Вот заборы Арсенала, из-за которых чуть видны заводские корпуса с закопченными до черноты окнами. Там люди, Генка, имеют дело с огнем и металлом. Там делают снаряды - может быть, за этим забором сделают и те снаряды, которые пошлешь в сторону врага ты? Сквозь копоть широких и высоких окон видны багровые отсветы - это краны несут по воздуху раскаленные отливки, источающие жар. Это уже не железо, знакомое Марсу, - это марганцевая, хромоникелевая, ванадиевая сталь с добавлениями германия и индия. Сверхпрочная сталь! Шум станков все время доносится со стороны Арсенала, будто старик ворчит и ворчит, на кого-то сердитый! Завод работает в счет майского плана. И еще не подписан приказ - хватит снарядов! Арсенал - старик. Это первое промышленное предприятие в городе. Оно имело настолько большое значение для России, что сам цесаревич Николай, будучи здесь, соизволил посетить Арсенал! Вот как. А справа - видишь короткую тупую трубу, у самой дороги, вьющейся по берегу реки? - стоит старая мельница, теперь мельница № 4. Пушки и хлеб всегда жили рядом…

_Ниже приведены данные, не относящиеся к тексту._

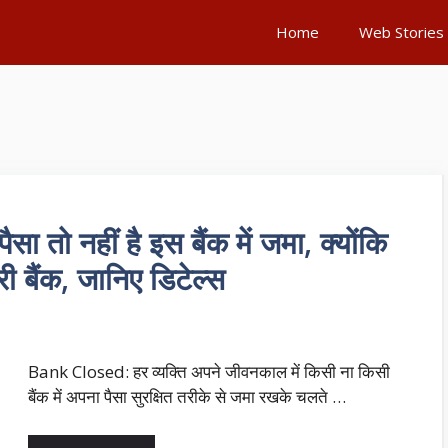
Home
Web Stories
तो नहीं है इस बैंक में जमा, क्योंकि
ी बैंक, जानिए डिटेल्स
Bank Closed: हर व्यक्ति अपने जीवनकाल में किसी ना किसी
बैंक में अपना पैसा सुरक्षित तरीके से जमा रखके चलते …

Может, ты зайдешь в общежитие Арсенала? Может быть, ты хочешь навестить ту, рыженькую, которая в ледоход спасла тебя от верной и жалкой смерти? Она сильно болела, Генка! Рыженькая получила из-за тебя, паршивца, воспаление легких, а это не шутка. У нее долго держалась температура. Врачи сказали, что организм у нее ослаблен и что у нее сопротивляемость низкая! Это от пайки - калории-то в ней есть, сколько положено, а вот сытости она не дает, видно, не положено… А пенициллина, Генка, еще нету! - его, понимаешь, изобретут чуть попозже, когда мы с тобой уже расстанемся.

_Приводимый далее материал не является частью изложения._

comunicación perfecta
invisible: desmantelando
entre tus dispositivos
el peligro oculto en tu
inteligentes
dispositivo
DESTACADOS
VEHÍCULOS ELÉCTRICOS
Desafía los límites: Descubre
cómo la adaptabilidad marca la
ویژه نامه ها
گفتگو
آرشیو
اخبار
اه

Нет, Генка не хочет идти в арсенальское общежитие, хотя сердце его согревается при воспоминании о том, как заботливо укутывали его в девичьем общежитии и как горело тело рыженькой под сильными худыми руками ее сердитой подруги.

Ты еще не раз вспомнишь об этом.

Рыженькая - первый человек, которому ты принес несчастье, но не последний, кому ты невольно отплатил злом за добро.

Генка вытаскивает из рубашки бурундучишку, крепко держа за заднюю половину тела и любуясь распушенным хвостом зверька, выпущенным по ветру из Генкиного кулака.

- Ну, как ты живешь? - спрашивает Генка.

Бурундучишка сверкает глазками-бусинками, шарит передними лапками по Генкиному кулаку, ерзает задними, поднимает верхнюю губенку, обнажая острые мелкие белые зубки, и сморщивает черный носишко, принюхиваясь к дурным запахам завода, чихает и, вдруг натужившись, пускает струю пахучей жидкости.

Генка выставляет струю вперед, держа теперь бурундука, как пистолет.

- Tax! тах! тах! - приговаривает он.

Бурундучишка обнюхивает руку Генки, пробует ее на зуб: не съедобна ли эта грязная штука, которая цепко держит его?

- Исть хочешь? - спрашивает Генка и чувствует, что и у него начинает сосать под ложечкой: на радостях по поводу победы ребята лишились обеда в группе продленного дня. - Я, знаешь, тоже хочу исть! - говорит Генка бурундуку. Он вспоминает про леденцы. Вынимает один, отделяя его от слипающейся массы, и сует бурундуку. Зверек берет угощение передними лапками, обнюхивает, нерешительно примеряется к леденцу, но тотчас ж выбрасывает, как вещь абсолютно не нужную. - У вас в тайге леденцов не делают, да? - говорит Генка ласково, поглаживая умную голову бурундучишки.